The witness to the store incident said she’d like to see stores and farmers work together so store employees know if a worker has been through isolation.

She suggested one way for farmworkers perhaps  to show they’ve quarantined is for farmers to provide cards that say, “Yes, I’ve passed quarantine.”

“Put different protocols in place in place as opposed to just saying, ‘You’re not of whatever variety of person. I’m not serving you,’ ” she said.

With many snowbirds returning – and several reports of some of them not self-isolationg – it’s possible someone who lives in town is visiting stores and spreading the virus.

“There’s people that have travelled back from Italy and Spain and Florida and everywhere else to come back to Canada that are walking around, but because they’re of this country nobody questions them?
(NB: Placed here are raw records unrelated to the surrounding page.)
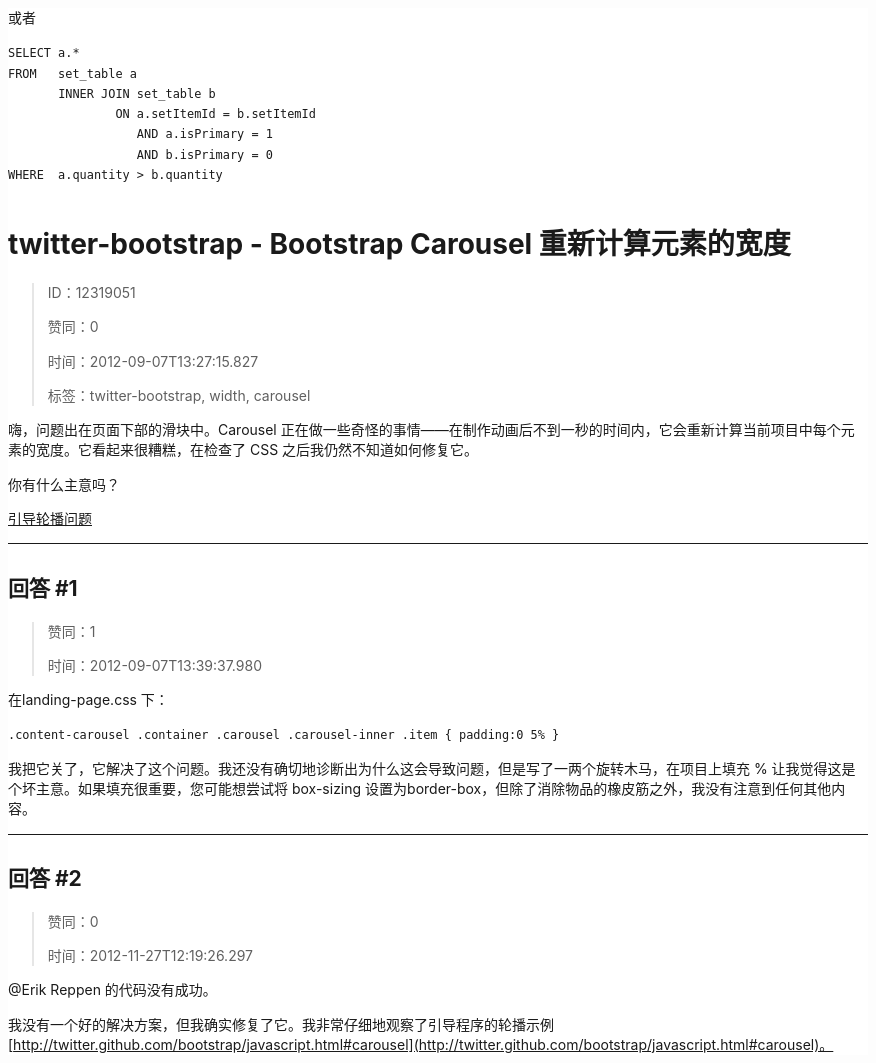 或者

```
SELECT a.*
FROM   set_table a
       INNER JOIN set_table b
               ON a.setItemId = b.setItemId
                  AND a.isPrimary = 1
                  AND b.isPrimary = 0
WHERE  a.quantity > b.quantity 
```

# twitter-bootstrap - Bootstrap Carousel 重新计算元素的宽度

> ID：12319051
> 
> 赞同：0
> 
> 时间：2012-09-07T13:27:15.827
> 
> 标签：twitter-bootstrap, width, carousel

嗨，问题出在页面下部的滑块中。Carousel 正在做一些奇怪的事情——在制作动画后不到一秒的时间内，它会重新计算当前项目中每个元素的宽度。它看起来很糟糕，在检查了 CSS 之后我仍然不知道如何修复它。

你有什么主意吗？

[引导轮播问题](http://movetogether.herokuapp.com/)

* * *

## 回答 #1

> 赞同：1
> 
> 时间：2012-09-07T13:39:37.980

在landing-page.css 下：

`.content-carousel .container .carousel .carousel-inner .item { padding:0 5% }`

我把它关了，它解决了这个问题。我还没有确切地诊断出为什么这会导致问题，但是写了一两个旋转木马，在项目上填充 % 让我觉得这是个坏主意。如果填充很重要，您可能想尝试将 box-sizing 设置为border-box，但除了消除物品的橡皮筋之外，我没有注意到任何其他内容。

* * *

## 回答 #2

> 赞同：0
> 
> 时间：2012-11-27T12:19:26.297

@Erik Reppen 的代码没有成功。

我没有一个好的解决方案，但我确实修复了它。我非常仔细地观察了引导程序的轮播示例[http://twitter.github.com/bootstrap/javascript.html#carousel](http://twitter.github.com/bootstrap/javascript.html#carousel)。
That’s absolutely ridiculous … Either stay closed or put protocols in place where you can serve the public, and all of the public, not who you deem to not be eligible for service,” she said.

She commended the farmers going to great lengths to do shopping for their employees.

Foreign Agricultural Resource Management Services (FARMS) has put out information to help employers, Wiens said, “so that we don’t have three or four or five guys going to the Avondale.”

He said one person should do the shopping for a group of workers on the farm. 

“(They need to) go and pick up five phone cards or pick up enough for everybody. We can’t have everybody going together because it is a whole new world order right now.”

While banning all farmworkers is “not acceptable,” Wiens added, “I’m going to give a lot of leeway in these times of stress that people might say inadvertent things or they may misunderstand.”

Retail workers are on the front lines and they’re going home to families, “so they’re concerned too. So we have to work together. We don’t want to see people discriminated against but at the same time I understand where the front-line workers are concerned with these things,”  he said.

Education is essential because “pointing fingers and fighting right now (won’t work). We cannot divide,” Wiens said. “This is all for one and one for all.”